Excerpt

╭──

Challenge, My solutions

Task 1: Reverse Existence

Task

You are given a string.

Write a script to find whether any substring of length 2 is also present in the reverse of the given string.

My solution

This is relatively straight forward. I create a variable reversed_string which is the string reversed. I then have a loop called start_pos that goes from 0 to 2 less than the length of the string. At each position, I check if the two letters at that position are in the original string.

def reverse_existence(input_string: str) -> bool:
    reversed_string = input_string[::-1]
    for start_pos in range(len(input_string)-1):
        if reversed_string[start_pos:start_pos+2] in input_string:
            return True

    return False

The Perl solution follows the same logic.

sub main ($input_string) {
    my $reversed_string = reverse($input_string);
    foreach my $start_pos ( 0 .. length($input_string) - 2 ) {
        if (
            index( $input_string, substr( $reversed_string, $start_pos, 2 ) )
            != -1 )
        {
            say "true";
            return;
        }
    }

    say "false";
}

Examples

$ ./ch-1.py abcba
true

$ ./ch-1.py racecar
true

$ ./ch-1.py abcd
false

$ ./ch-1.py banana
true

$ ./ch-1.py hello
true

Task 2: Prefix Suffix

Task

You are given an array of strings.

Write a script to find if the two strings (str1, str2) in the given array such that str1 is prefix and suffix of str2. Return the total count of such pairs.

My solution

In Python, this is a one line solution. I use the combinations function from the itertools module to produce all combinations of pairs of str1 and str2. For each pair, I use the startwith and endswith function on the strings to see if the criteria is met.

╰──

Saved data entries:
╭──

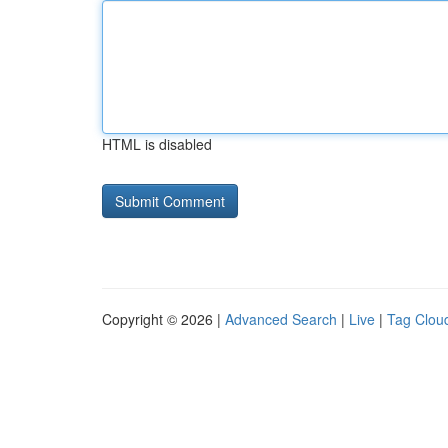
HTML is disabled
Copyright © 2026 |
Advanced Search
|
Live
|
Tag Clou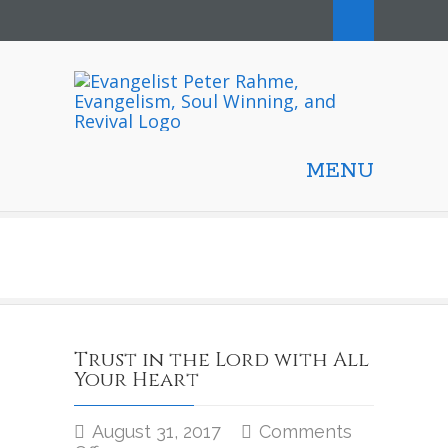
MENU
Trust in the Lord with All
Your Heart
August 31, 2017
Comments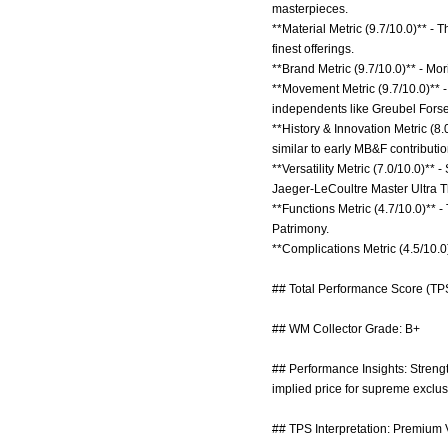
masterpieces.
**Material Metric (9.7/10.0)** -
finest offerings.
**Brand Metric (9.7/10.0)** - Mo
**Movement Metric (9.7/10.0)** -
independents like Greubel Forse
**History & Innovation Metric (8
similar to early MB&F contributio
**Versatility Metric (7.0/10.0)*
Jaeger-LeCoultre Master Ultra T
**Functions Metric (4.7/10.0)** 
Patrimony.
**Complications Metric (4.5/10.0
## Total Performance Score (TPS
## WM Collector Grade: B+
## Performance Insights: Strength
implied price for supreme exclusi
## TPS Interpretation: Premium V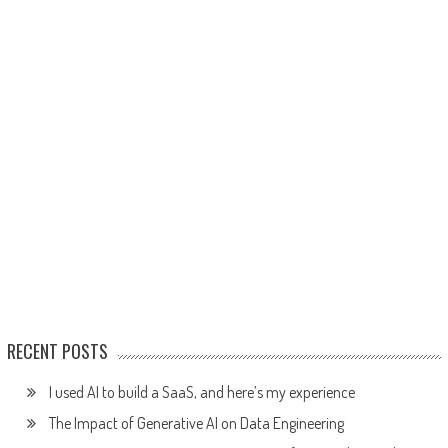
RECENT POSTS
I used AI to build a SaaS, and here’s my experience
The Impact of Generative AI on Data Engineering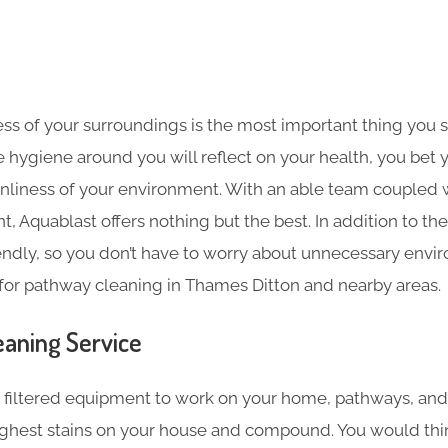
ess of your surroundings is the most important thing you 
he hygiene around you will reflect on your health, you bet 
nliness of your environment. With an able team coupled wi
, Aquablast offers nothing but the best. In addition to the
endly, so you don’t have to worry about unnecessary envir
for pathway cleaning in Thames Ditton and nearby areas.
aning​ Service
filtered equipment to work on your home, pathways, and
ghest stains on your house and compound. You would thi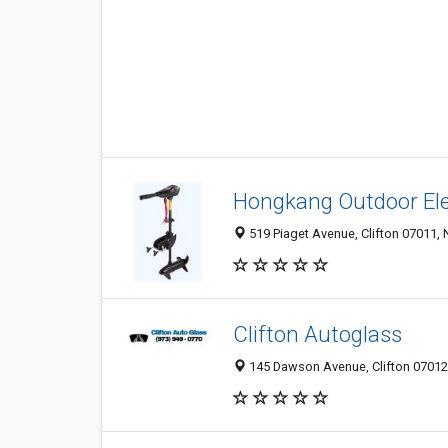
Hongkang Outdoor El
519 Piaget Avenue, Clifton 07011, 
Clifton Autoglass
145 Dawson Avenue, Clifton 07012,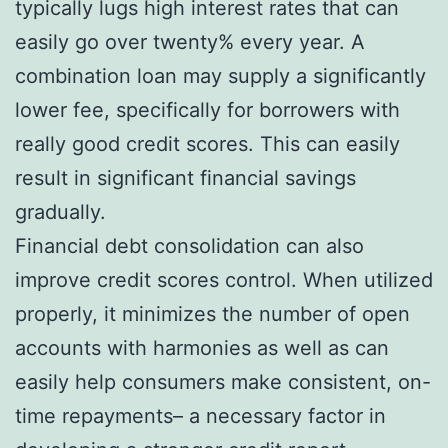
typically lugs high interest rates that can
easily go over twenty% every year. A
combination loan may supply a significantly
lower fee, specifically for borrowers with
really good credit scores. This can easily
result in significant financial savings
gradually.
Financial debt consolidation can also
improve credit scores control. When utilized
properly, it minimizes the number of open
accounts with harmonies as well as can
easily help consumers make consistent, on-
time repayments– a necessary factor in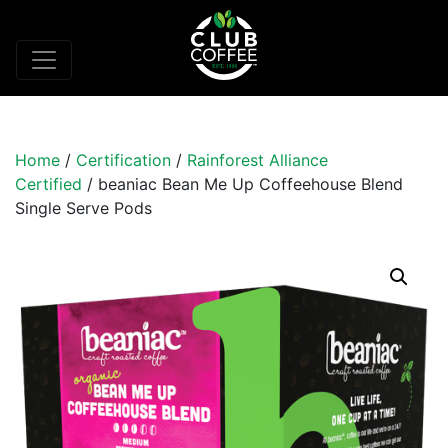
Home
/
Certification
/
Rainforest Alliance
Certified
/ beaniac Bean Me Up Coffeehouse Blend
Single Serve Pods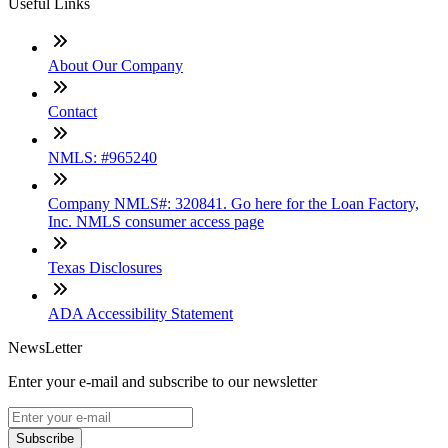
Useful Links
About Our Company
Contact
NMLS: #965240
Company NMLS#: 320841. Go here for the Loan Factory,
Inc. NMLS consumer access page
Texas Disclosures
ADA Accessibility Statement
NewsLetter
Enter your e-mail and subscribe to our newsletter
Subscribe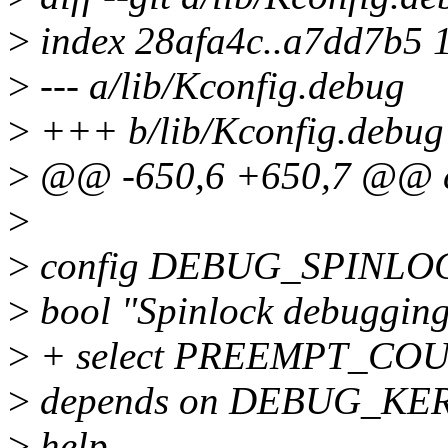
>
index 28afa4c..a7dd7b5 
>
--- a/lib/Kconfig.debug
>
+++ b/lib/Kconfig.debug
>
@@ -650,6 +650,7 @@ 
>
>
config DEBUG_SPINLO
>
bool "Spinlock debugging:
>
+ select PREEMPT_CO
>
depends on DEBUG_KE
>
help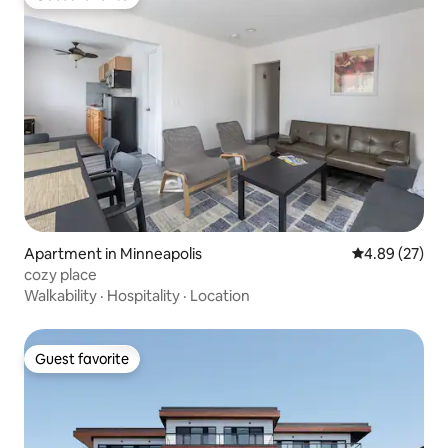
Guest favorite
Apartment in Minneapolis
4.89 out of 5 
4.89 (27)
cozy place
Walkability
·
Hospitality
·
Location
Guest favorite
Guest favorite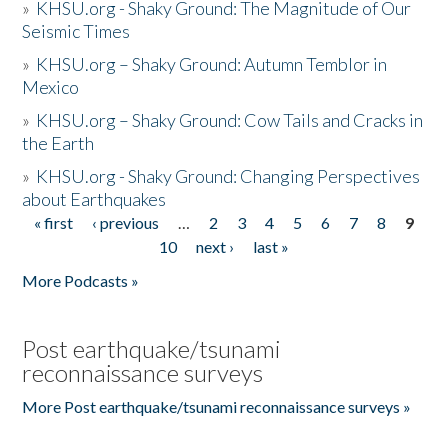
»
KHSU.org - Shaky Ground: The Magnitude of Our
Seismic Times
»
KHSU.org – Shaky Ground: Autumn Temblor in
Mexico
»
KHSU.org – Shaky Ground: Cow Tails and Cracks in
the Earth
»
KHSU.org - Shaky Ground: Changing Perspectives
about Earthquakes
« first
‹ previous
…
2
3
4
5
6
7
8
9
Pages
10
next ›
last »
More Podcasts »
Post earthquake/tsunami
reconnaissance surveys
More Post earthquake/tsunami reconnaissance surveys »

╰──

Study questions
(a) In the challenge solutions, what does the Python solution for Task 2 use to produce all pairs of strings?
(b) Duplicate word for word the part of the challenge solutions that opens with the words containing "This is relatively" and closes with "the original string.".

Results
(a) The combinations function from the itertools module.

(b)
This is relatively straight forward. I create a variable reversed_string which is the string reversed. I then have a loop called start_pos that goes from 0 to 2 less than the length of the string. At each position, I check if the two letters at that position are in the original string.